Throughout the dialogues were tales of how pressures are brought to bear on any man wishing to teach young children.
Male students were tutored by male teachers on how to survive, for example, by averting their eyes during PE changing times, and so on.
Also there was very real abuse offered by male mates in the pub. One of their conclusions was that, during teacher training it should be made "safe" for men to talk about this stigma.
Dr Thornton's research also reports very high drop-out rates for primary male students, once they are recruited.
My sample indicated a two-out-of-three chance of non-completion and this is typical.

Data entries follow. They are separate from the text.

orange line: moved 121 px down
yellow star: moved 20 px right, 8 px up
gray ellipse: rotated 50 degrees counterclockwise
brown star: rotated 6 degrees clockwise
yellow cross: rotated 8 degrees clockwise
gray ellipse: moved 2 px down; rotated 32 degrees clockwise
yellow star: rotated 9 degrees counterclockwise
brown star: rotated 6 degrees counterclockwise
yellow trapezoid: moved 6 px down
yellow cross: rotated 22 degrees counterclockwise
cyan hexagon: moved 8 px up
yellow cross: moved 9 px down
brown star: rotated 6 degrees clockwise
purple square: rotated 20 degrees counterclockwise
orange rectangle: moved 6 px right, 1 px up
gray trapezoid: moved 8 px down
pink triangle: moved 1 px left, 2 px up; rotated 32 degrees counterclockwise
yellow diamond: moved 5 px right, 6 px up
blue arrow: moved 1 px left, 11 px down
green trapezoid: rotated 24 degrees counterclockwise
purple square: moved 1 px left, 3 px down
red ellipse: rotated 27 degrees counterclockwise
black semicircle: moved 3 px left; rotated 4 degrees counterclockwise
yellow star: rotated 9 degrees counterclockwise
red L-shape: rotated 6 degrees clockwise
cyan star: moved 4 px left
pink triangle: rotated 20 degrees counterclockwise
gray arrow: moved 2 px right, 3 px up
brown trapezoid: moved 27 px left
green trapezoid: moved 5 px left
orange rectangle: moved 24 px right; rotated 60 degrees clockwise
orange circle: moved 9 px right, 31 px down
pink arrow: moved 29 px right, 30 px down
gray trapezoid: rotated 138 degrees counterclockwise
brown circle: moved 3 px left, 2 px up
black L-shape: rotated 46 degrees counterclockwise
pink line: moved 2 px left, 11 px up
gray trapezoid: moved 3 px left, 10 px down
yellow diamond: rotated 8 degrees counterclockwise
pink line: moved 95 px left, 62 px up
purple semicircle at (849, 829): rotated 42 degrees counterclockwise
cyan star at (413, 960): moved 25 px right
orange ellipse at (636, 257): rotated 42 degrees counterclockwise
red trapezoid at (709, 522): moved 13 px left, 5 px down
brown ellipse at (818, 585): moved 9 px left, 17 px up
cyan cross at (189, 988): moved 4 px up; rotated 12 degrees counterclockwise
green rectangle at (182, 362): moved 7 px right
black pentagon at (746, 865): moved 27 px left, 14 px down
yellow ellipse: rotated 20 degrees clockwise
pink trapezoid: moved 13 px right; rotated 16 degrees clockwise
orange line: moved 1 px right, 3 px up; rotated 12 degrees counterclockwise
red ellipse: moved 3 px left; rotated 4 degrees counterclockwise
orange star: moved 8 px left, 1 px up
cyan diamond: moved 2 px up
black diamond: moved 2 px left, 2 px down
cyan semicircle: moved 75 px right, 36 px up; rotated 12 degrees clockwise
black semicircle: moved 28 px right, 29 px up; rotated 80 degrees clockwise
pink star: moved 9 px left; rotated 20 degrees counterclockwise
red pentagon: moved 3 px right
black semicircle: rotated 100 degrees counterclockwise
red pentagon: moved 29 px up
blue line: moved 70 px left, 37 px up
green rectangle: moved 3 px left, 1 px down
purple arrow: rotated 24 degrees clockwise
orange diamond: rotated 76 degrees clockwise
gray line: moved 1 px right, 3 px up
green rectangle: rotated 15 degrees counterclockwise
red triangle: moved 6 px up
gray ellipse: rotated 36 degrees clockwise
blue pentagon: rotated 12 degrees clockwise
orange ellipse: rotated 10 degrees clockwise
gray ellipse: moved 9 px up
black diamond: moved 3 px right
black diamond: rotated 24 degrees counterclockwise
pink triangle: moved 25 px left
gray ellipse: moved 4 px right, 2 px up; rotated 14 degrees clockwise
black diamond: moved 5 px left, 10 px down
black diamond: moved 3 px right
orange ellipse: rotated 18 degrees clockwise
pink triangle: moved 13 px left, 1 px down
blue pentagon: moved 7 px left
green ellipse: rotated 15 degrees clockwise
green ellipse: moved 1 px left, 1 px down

The fear of being labelled a "pervert" not only contributes to low entry rates, but also is part of high failure rates, which, as you report, Dr Thornton's research found to be a long-term trend The deep-seated and damaging stereotype that prevents children getting the good quality teachers they need must be firmly challenged.
Researchers should be encouraged to support your brave attempts to bring these hidden issues out into the open.
I know of several newly-qualified male teachers who are prepared to write about their challenging training experiences and the problems that confronted them.
The TES would be the ideal vehicle to support them in overcoming the difficulties they face.
There is no question that your front-page article will have raised the morale of these NQTs simply by letting them know that they are not alone in being stigmatised because of their gender.